Die frühere Bundesregierung hatte in Namibia 1997 60 Mio. DM für finanzielle und technische Zusammenarbeit zugesagt. Eine Fortschreibung dieser Zusammenarbeit war von der neuen Bundesregierung zunächst unter Hinweis auf die Verwicklung Namibias in den Kongo-Konflikt und auf die Menschenrechtsproblematik im Norden des Landes abgelehnt worden. Obwohl sich keine grundlegenden Änderungen der Lage in Namibia ergeben haben, hat das Bundesministerium für wirtschaftliche Zusammenarbeit und Entwicklung (BMZ) nunmehr vor wenigen Wochen mit Namibia Neuzusagen in Höhe von 31,2 Mio. DM vereinbart.
Wir fragen die Bundesregierung:
Fragen12
Ist die Bundesregierung der Auffassung, dass Deutschland auch zehn Jahre nach der Unabhängigkeit weiterhin eine besondere Verantwortung gegenüber Namibia wahrnehmen sollte?

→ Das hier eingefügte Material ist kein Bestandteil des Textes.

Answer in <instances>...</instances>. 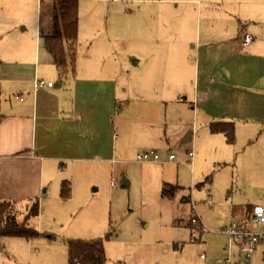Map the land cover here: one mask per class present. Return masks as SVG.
Instances as JSON below:
<instances>
[{
	"label": "rangeland",
	"instance_id": "rangeland-1",
	"mask_svg": "<svg viewBox=\"0 0 264 264\" xmlns=\"http://www.w3.org/2000/svg\"><path fill=\"white\" fill-rule=\"evenodd\" d=\"M140 1L150 4L142 5L139 12L142 15L137 14L132 19L156 21V38L168 36L169 52L180 51L192 57L195 40L215 31L208 26L217 22V0H202L198 5L190 0H79L76 71L75 75L70 74L66 80H61L63 85H71L78 73L94 70V74L101 73L100 81L115 84L112 86L114 90L118 85L127 84L129 91L126 88L124 98L129 100L134 80L133 75L120 71L122 62L135 68L134 56L151 49L121 42L120 38L126 36L121 23L125 28L131 19L129 12L135 13ZM153 1L161 3L153 5ZM168 1L171 4H165ZM53 13L51 0H43L39 5L36 0H0V51L3 47L9 51L18 46L19 39L20 45L23 38L25 44L29 43L31 37L34 39L37 25L48 34ZM252 13L255 20L259 18V29H264V13L258 10V4H254ZM176 41L180 45L176 46ZM38 42L41 55H46L42 50L44 39L41 36ZM87 51L96 57L83 54ZM201 58L199 56L198 72L190 70L180 76L182 91L172 94L180 104L169 112V143H165L164 155L158 152V164L136 161L137 154L147 148L140 145L138 137L139 133L148 132L149 114L138 116L134 130L120 135L124 155L122 161L112 167L103 164L96 168L90 164L86 159L91 155L90 149L84 153L64 152L55 145L48 152L40 151V129L36 124L34 154L44 156L37 194L40 198L23 196L16 201H0L12 203L15 221L18 224L25 222L28 227L36 229L39 236L31 240L4 238L0 245V264H68V242L102 240L109 230L112 237L104 241L106 264H205L223 255L225 235L219 230L227 225L232 213L241 214L249 205L264 206V116L252 121L245 109L249 122L243 116L244 122H234L232 144H227L221 134H211L200 102L203 94L200 93L195 101V114L192 111L194 100L190 97L193 87L201 91L205 84ZM43 62L40 57V71H44L51 83H60L55 67L49 68ZM211 78L216 86L237 84L233 78L224 75H212ZM243 90L239 87L233 89L245 98L252 93V90ZM133 96L136 98L134 93ZM107 107L112 108L104 103L93 112L98 113ZM127 115L123 112L122 116H115L114 121L125 125L133 116ZM158 122L155 132L161 137L163 129L161 121ZM185 123H189L193 131L192 141L188 143L181 140ZM108 126H112L110 118ZM118 135V129L114 128L106 138L94 139L106 159L109 153L107 142L116 141ZM160 140L164 141L163 137ZM190 149L194 152L191 162L187 155ZM131 151L140 152L124 164ZM170 154L174 155V161L168 160ZM63 168L68 169L64 175ZM65 179L71 186L69 199L59 195ZM164 183L177 184L181 188L175 189L173 198H164L161 193ZM208 192L210 206L204 203ZM31 195H35L34 192ZM188 195L191 203L184 202ZM35 200H38V214L26 220ZM194 215L203 223L201 233L188 226ZM198 218L196 223L191 221L196 227L201 225ZM201 254L206 255V260L200 258Z\"/></svg>",
	"mask_w": 264,
	"mask_h": 264
},
{
	"label": "crops",
	"instance_id": "crops-1",
	"mask_svg": "<svg viewBox=\"0 0 264 264\" xmlns=\"http://www.w3.org/2000/svg\"><path fill=\"white\" fill-rule=\"evenodd\" d=\"M36 1L39 5L43 0ZM157 1L151 4L161 3ZM192 3L196 4L193 1ZM137 4V11L129 12L131 19L125 28L121 23L126 36L120 38V41L131 42L152 51L135 55L136 59H132L135 68L127 67L122 62L120 71L123 74L133 75L134 80L129 100L124 98L126 88L129 91L127 84L118 85L117 90H114L112 86L115 84L109 83V85L107 81H100L101 73L94 74V70H86L78 74L76 72V78L68 86L63 85L60 79V83H52L51 87L35 88L36 80L45 83L52 82L46 77L44 71H40V57L46 66L52 69L55 67L56 70L53 57L45 44L42 50H45L46 55L42 56L41 48H38V38L47 35L38 29V25L35 28L34 39L31 37L29 43L27 41L25 44L23 38L20 45L18 38V46L10 48L9 51L3 47L0 51V200L14 199L16 201L23 196L40 198L37 194L44 168V156L34 154L36 151L34 131L37 123L40 129L38 142L40 151L48 152L49 148L55 145L64 152L81 151L84 153L90 149L91 155L86 158L90 164L96 168L103 164H110L112 167L117 162H121L124 155V143H121L120 135L132 128L134 130L138 116L149 114L148 132L142 135L139 133L140 137H138L140 145L147 146L141 151L154 150L164 155L165 143H169L170 137L168 115L174 107L180 104L172 94L182 91L180 76L190 70L198 72L199 56H202L201 67L205 84L201 91L193 87L190 95L194 100L193 114L196 112L195 101L202 93L204 98L200 102L204 108L203 113L207 125L218 121L237 123L240 120L244 122L242 116L249 122L245 109L252 121L256 120L255 117L264 116V29H259V18L255 20V14L252 13L254 4H258L261 14L264 13V0H217V22H211L208 26L209 29L215 31L208 36L205 35L203 39L195 40L192 57L180 51H167L168 36L156 38L158 28L156 21L132 19L137 14L142 15L139 13L142 5L150 3L140 1ZM165 4L171 3L168 1ZM122 12L125 14L124 11ZM210 17L214 16L210 15ZM262 20H264L263 17ZM52 27L53 22H50L48 35L52 33ZM38 34L39 37H36ZM245 35L252 37L251 43H244ZM77 44L78 40L76 47ZM175 45L178 46L180 43L176 41ZM83 54L96 57L90 51ZM217 74L231 77L237 81V84H225V87L216 86L211 77ZM238 87L252 90V93L245 98L242 93L233 91ZM6 96L9 98L4 99ZM104 103L107 106L110 104L112 108L107 107L98 113L93 112L94 108L98 109ZM123 112L133 116L125 125L121 122L116 124L115 116H122ZM109 118L112 120L111 128L108 126ZM158 121H161L163 129L161 137L164 141H161V137L155 132L159 127ZM182 126L181 140L188 143L192 141L193 131L189 123ZM79 128H82L80 132ZM114 128L118 129L119 135L116 141L107 142L109 153L106 159L100 152L98 141L94 139H100L102 136L106 138L110 130ZM139 152L127 153L124 164ZM174 160L175 157L170 161ZM67 170L63 168L62 175ZM33 192L35 195H31ZM184 202L191 203L192 201L184 199ZM244 213L245 211L241 214L235 212L232 214L243 215ZM194 217L198 218L196 215ZM201 224L203 225L202 221ZM226 246L227 237L225 236L223 255L215 261L225 257ZM204 256L203 260H206V255Z\"/></svg>",
	"mask_w": 264,
	"mask_h": 264
},
{
	"label": "trees",
	"instance_id": "trees-1",
	"mask_svg": "<svg viewBox=\"0 0 264 264\" xmlns=\"http://www.w3.org/2000/svg\"><path fill=\"white\" fill-rule=\"evenodd\" d=\"M78 2L79 0H52L54 8L52 33L42 35L44 44L53 57L56 65V71L61 80H66L70 74L75 75L76 71V53L75 46L78 39ZM211 134H221L227 144L234 141L235 126L233 121L212 122L209 125ZM181 187L177 184L164 183L162 187V196L164 198H173L175 189ZM60 197L69 199L71 196L70 182L63 180L60 186ZM184 199L189 200L188 197ZM12 203L0 201V245L4 238L20 237L31 240L39 236L36 229L28 227L25 222L18 224L16 214L12 212ZM13 206V205H12ZM253 209L252 205L246 207L245 214L249 217ZM25 219L38 214V200L30 206L29 212ZM188 226L201 233L203 225L198 227L193 225L191 220ZM112 237L109 230L103 241L101 239L87 241H70L67 245L68 264H106L107 257L104 241Z\"/></svg>",
	"mask_w": 264,
	"mask_h": 264
},
{
	"label": "built area",
	"instance_id": "built-area-1",
	"mask_svg": "<svg viewBox=\"0 0 264 264\" xmlns=\"http://www.w3.org/2000/svg\"><path fill=\"white\" fill-rule=\"evenodd\" d=\"M118 1V0H111ZM198 4L200 0H191ZM252 42L250 35L244 36V43ZM35 88L48 86L52 83H45L41 80L35 81ZM189 161L194 157V152H188ZM174 155H169V160H173ZM139 163H159L160 157L157 151H143L136 156ZM210 193L206 196L204 203L210 206ZM193 223L197 218L192 219ZM222 234L227 237L226 255L223 259L217 260L210 264H264V206H254L249 217L232 214L228 224L223 228ZM205 259L204 254L200 255Z\"/></svg>",
	"mask_w": 264,
	"mask_h": 264
}]
</instances>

Welche Maßnahmen hat die Bundesregierung seit ihrem Amtsantritt im Herbst 1998 zur Verstärkung der bisherigen entwicklungspolitischen Zusammenarbeit zwischen Deutschland und Namibia durchgeführt?
Mit welcher Begründung hat die Bundesregierung davon abgesehen, das 1997 mit Namibia vereinbarte Zweijahresprogramm fortzusetzen?
Welche Umstände haben die Bundesregierung veranlasst, im Frühjahr 2000 die entwicklungspolitische Zusammenarbeit mit Namibia wieder aufzunehmen und Neuzusagen in Höhe von 31,2 Mio. DM zu vereinbaren?
In welcher Weise ist die Entwicklungszusammenarbeit mit Namibia von den Sparbeschlüssen im Haushalt des Einzelplans 23 für das Jahr 2000 und darüber hinaus betroffen?
Welche Sektoren und Projekte der entwicklungspolitischen Zusammenarbeit sollten nach Auffassung der Bundesregierung zukünftig insbesondere gefördert werden?
Welche Schritte unternimmt die Bundesregierung zur Unterstützung der kulturpolitischen Zusammenarbeit mit Namibia?
Insbesondere welche Maßnahmen hat die Bundesregierung zur Förderung der Interessen der deutschsprachigen Minderheit in Namibia durchgeführt?
Wie beurteilt die Bundesregierung die Situation des deutschen Sprachunterrichts an namibischen Schulen sowie die Situation der deutschen Schule in Windhuk?
In welcher Weise beabsichtigt die Bundesregierung, ihrer besonderen Verantwortung gegenüber Namibia im Rahmen der EU-AKP-Entwicklungszusammenarbeit gerecht zu werden?
Wie beurteilt die Bundesregierung die menschenrechtliche Dimension der Zwangsrekrutierung namibischer Staatsangehöriger für den Einsatz im angolanischen Bürgerkrieg sowie die Beteiligung der namibischen Truppen an Militäraktionen in afrikanischen Nachbarländern und in welcher Weise werden diese Fragen im Rahmen der deutsch-namibischen Entwicklungszusammenarbeit aufgegriffen?
Wie beurteilt die Bundesregierung den Aufruf des simbabwischen Staatspräsidenten, Robert Mugabe, an namibische Landarbeiter, Farmen, die sich im Eigentum von Namibiern weißer Hautfarbe befinden, zu besetzen und welche Auswirkungen würde die Unterstützung dieses Aufrufes durch die namibische Regierung für die entwicklungspolitische Zusammenarbeit haben?